Com efeito, o que faz sofrer é o amor. Afeto investido e mesclado a ilusões tão essenciais e que em algum momento pode ser necessário deixar de investi-lo. A originalidade do roteiro articula a propensão humana para amar e a dor de uma separação com a ficção científica. Ora, um médico oferta um serviço no qual todas as memórias relativas a um ser outrora amado seriam apagadas. Aqueles que se submetessem ao procedimento obtinham a chance de um recomeço com a garantia de que “ex bom é ex-morto”. Não mais se sofreria de reminiscências, já que o antigo amado passaria a ser um desconhecido. No roteiro, Joel (Jim Carrey) e Clementine (Kate Winslet) submeteram-se ao procedimento e tiveram suas vidas renovadas. Não é isso. Ainda que o tema deste ensaio seja a memória e não o amor, vale destacar que no filme algo de considerável valor e intensidade se produziu no relacionamento do casal. A isto pode ser dado o nome de “amor” ou qualquer outro, desde que não se desconsidere o fato deles não saírem ilesos dessa relação, mas sim de tê-la vivida com profundidade e entrega emocional. Rompimentos não são dolorosos caso a barreira para um real envolvimento tiver sido plenamente mantida. O que se destaca da vivência de Joel e Clementine é a descoberta de que o outro investido era revelador de imperfeições, de forma que a falha emergiu e em algum momento tornou-se insustentável. A saída encontrada foi esquecê-lo. Para tanto, todos os significantes relacionados a esse outro foram levados ao consultório, de forma que no procedimento as memórias eram apagadas uma a uma, a começar pela mais recente. Ainda que a garantia de êxito fosse de 99%, é este um por cento que falta que aqui interessa. Esta porcentagem mínima fomenta os questionamentos: mas é isso que o sujeito queria? Numa realidade contemporânea em que nota-se o medo de envolvimentos, livrar-se de toda e qualquer memória associada à dor é objeto de desejo? O procedimento, se real, teria público?

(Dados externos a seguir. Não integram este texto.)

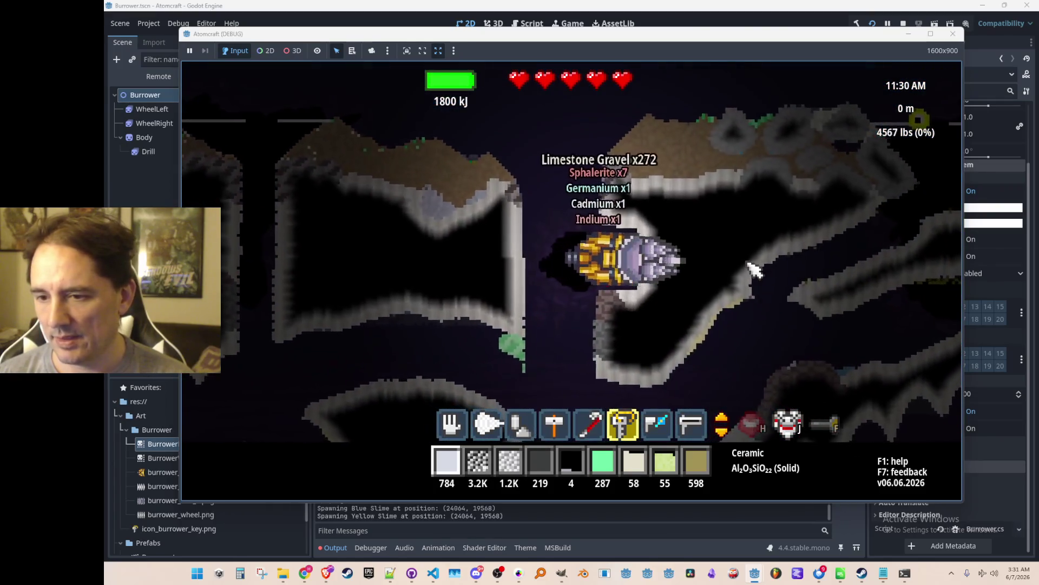
pyautogui.press('d')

Ter as memórias apagadas implicava a necessidade de revisitá-las. Eis aí o problema. Revisitá-las pela última vez, mas ainda assim estabelecer algum contato. Como em um sonho, os momentos vivenciados junto ao ser amado um dia investido eram despertados para que só assim deixassem de existir. A ficção traz um elemento essencial ao que interessa enquanto leitura psicanalítica: a não-passividade do sujeito. Joel e Clementine submeteram-se a esquecer e para tanto tiveram que sentir “tudo de novo” e reagir a isso. Nesta posição de agentes da demanda seria possível questionar o próprio desejo. Assim, Joel decide por agarrar-se às reminiscências que o faziam sofrer. Ele se implica em uma auto-sabotagem enquanto dormia, na tentativa de impedir que tais memórias fossem deletadas para sempre. Mais que um apego às recordações, ele junta-se a Clementine para que fossem salvos do alcance de uma mente sem lembranças. Na ficção, como na análise, o desejo de esquecer é uma demanda inicial e aparente. A possibilidade de lembrar é temida bem como recordar o que causa dor é uma via necessária para que exista tratamento. Conforme consta desde os primórdios de Freud, não se trata de esquecer, mas de elaborar, de se produzir a fala de uma situação dolorosa, de descolar significantes e significados. Algo deixado por esta obra de Gondry é a real de que memórias fazem sofrer, mas existe a oportunidade de elaboração. Neste tipo de dor é certo que existe beleza bem como a chance de se produzir algo novo a partir disso.